+++ PROVIDED MATERIAL +++

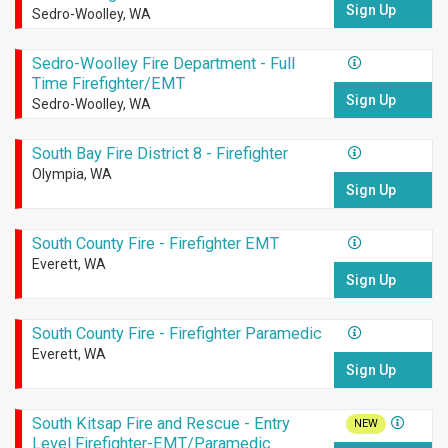
Sign Up
Sedro-Woolley, WA
Sedro-Woolley Fire Department - Full
Time Firefighter/EMT
Sign Up
Sedro-Woolley, WA
South Bay Fire District 8 - Firefighter
Olympia, WA
Sign Up
South County Fire - Firefighter EMT
Everett, WA
Sign Up
South County Fire - Firefighter Paramedic
Everett, WA
Sign Up
South Kitsap Fire and Rescue - Entry
NEW
Level Firefighter-EMT/Paramedic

+++

> WHAT THE EXERCISE ASKS
Return every line holding the word "Firefighter" from the records.

> TASK RESULT
Time Firefighter/EMT
South Bay Fire District 8 - Firefighter
South County Fire - Firefighter EMT
South County Fire - Firefighter Paramedic
Level Firefighter-EMT/Paramedic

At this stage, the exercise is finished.